魏:不,首先是解放了我自己。解放初期我们演《小女
婿》,小白玉霜演香草,我演田喜,我只能唱四到六旬,再多了就唱不了啦,因为那时是以女演员的嗓音定弦,弦定得很高,男演员实在够不着,只能伸着脖子唱,毫无美感。中国评剧院排《秦香莲》时,由新音乐工作者贺飞与我合作将评剧原有不成型的越调唱法创造性地固定下来,成了一个腔系,乐队还专门制作了大瓢板胡,俗称大板胡,从此,乐队定弦就不再根据女演员定了。因为越调低女声四度,男演员唱起来很舒服、1963年演《夺印》时,在“黑鱼嘴” 那场戏里,我一口气唱了六十四句,准确地抒发了角色感情,还一点不累,一直保持声音圆润。你看,从只能唱四到六句,到一下子能唱六十四句,这是多大的变化。这时没人说难听了,还送了个好听的词儿——如同行云流水。
笔者:听说“黑鱼嘴”那段唱是你作的曲?
魏:称不上作曲。我是能创几句腔,这主要得益于我年轻时的锻炼。我幼时家贫,很小就出来学戏,唱戏也不能糊口,就手拿胡琴走街串巷去卖唱,为了多挣几个钱,我什么都唱,唱京剧、梆子、曲艺和当时的流行歌曲。肚子里的东西多了,就能瞎创了。
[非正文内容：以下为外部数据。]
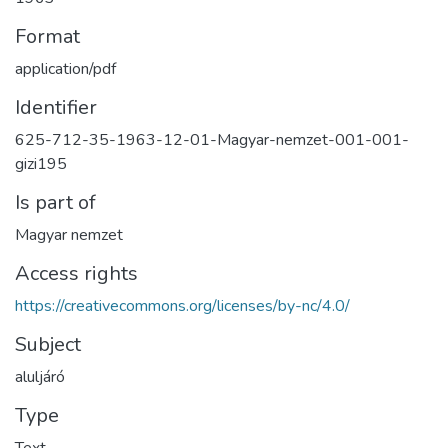
Format
application/pdf
Identifier
625-712-35-1963-12-01-Magyar-nemzet-001-001-
gizi195
Is part of
Magyar nemzet
Access rights
https://creativecommons.org/licenses/by-nc/4.0/
Subject
aluljáró
Type
Text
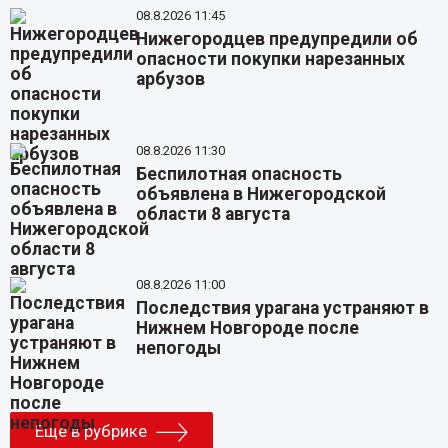
08.8.2026 11:45
Нижегородцев предупредили об
опасности покупки нарезанных
арбузов
08.8.2026 11:30
Беспилотная опасность
объявлена в Нижегородской
области 8 августа
08.8.2026 11:00
Последствия урагана устраняют в
Нижнем Новгороде после
непогоды
Еще в рубрике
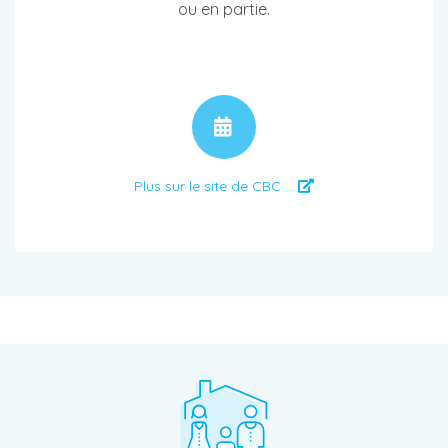
ou en partie.
RENDEZ-VOUS
Plus sur le site de CBC ...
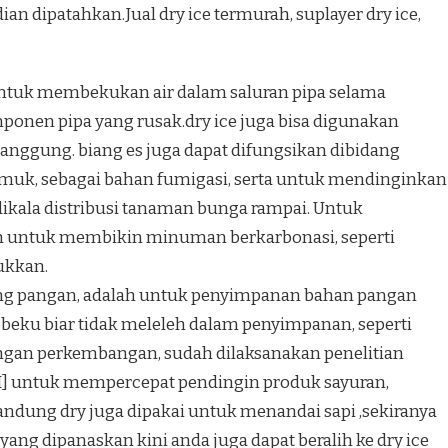
n dipatahkan.Jual dry ice termurah, suplayer dry ice,
 untuk membekukan air dalam saluran pipa selama
mponen pipa yang rusak.dry ice juga bisa digunakan
nggung. biang es juga dapat difungsikan dibidang
amuk, sebagai bahan fumigasi, serta untuk mendinginkan
kala distribusi tanaman bunga rampai. Untuk
an untuk membikin minuman berkarbonasi, seperti
ukkan.
idang pangan, adalah untuk penyimpanan bahan pangan
ku biar tidak meleleh dalam penyimpanan, seperti
dengan perkembangan, sudah dilaksanakan penelitian
/I] untuk mempercepat pendingin produk sayuran,
bandung dry juga dipakai untuk menandai sapi ,sekiranya
yang dipanaskan kini anda juga dapat beralih ke dry ice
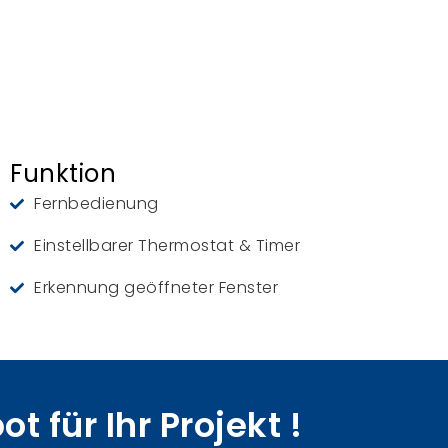
Funktion
Fernbedienung
Einstellbarer Thermostat & Timer
Erkennung geöffneter Fenster
 für Ihr Projekt !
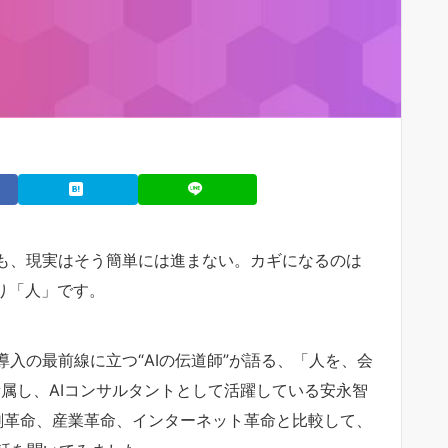
でも、現実はそう簡単には進まない。カギになるのは
はり「人」です。
導入の最前線に立つ“AIの伝道師”が語る、「人を、会
に所属し、AIコンサルタントとして活躍している安永智
刷革命、産業革命、インターネット革命と比較して、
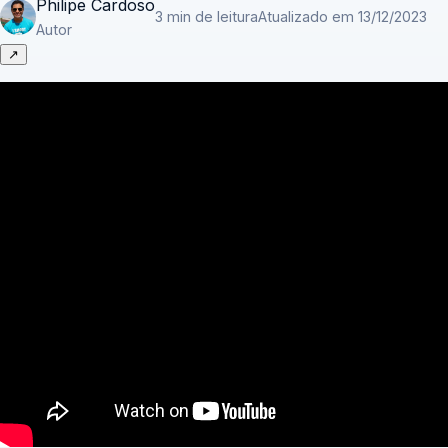
Philipe Cardoso
3 min de leitura
Atualizado em 13/12/2023
Autor
↗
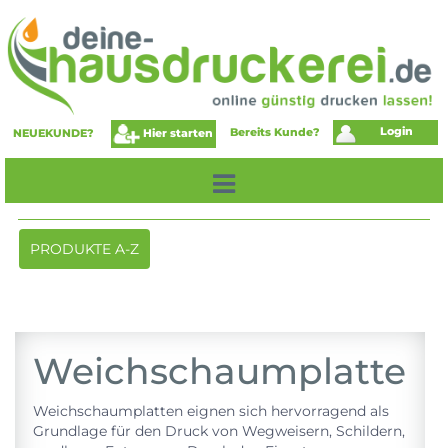
Login
Bereits Kunde?
Hier starten
NEUEKUNDE?
Toggle
PRODUKTE A-Z
navigation
Weichschaumplatte
Weichschaumplatten eignen sich hervorragend als
Grundlage für den Druck von Wegweisern, Schildern,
笔者:还听说大家把你叫大主演,你却谦虚地说自己是个大龙套,这是什么意思,
魏:我演了几十年戏,真正主演没演几个,大部分是给别人打里子,演《小女婿》时,再雯演香草,我演田喜。演《朱痕记》再雯演赵锦棠,我演朱春登。我也给喜彩莲打过里子,演《野火春风斗古城》,她演杨母,我演梁队长,仍然兢兢业业当里子。如演《孙庞斗智》,马泰演孙嫔,我演庞涓。演《南海长城》,马泰演区英才,我演赤卫伯。只有大龙套才能胜任大里子,这就是说,你可别小看龙套,在戏班里,当个好龙套可不容易,什么都得会来,至于大龙套,更得什么都能拿得起来,既能给主演打里子,必要时主演病了还能替他上场救火。你看,当个大龙套容易吗?再者说,把自己界定在大龙套的位置上,就会接受领导的任何安排,叫演什么就演什么,演主演不觉得高人一等,打里子也不觉得低人一头,其实,大龙套是个很高的境界,我能演花脸,能演老生,也能演武生,如果大家都能做到这样的大龙套,剧团何愁不兴旺。我是不是有点老王卖瓜了?
笔者:不,我们希望多几个像你这样的老王。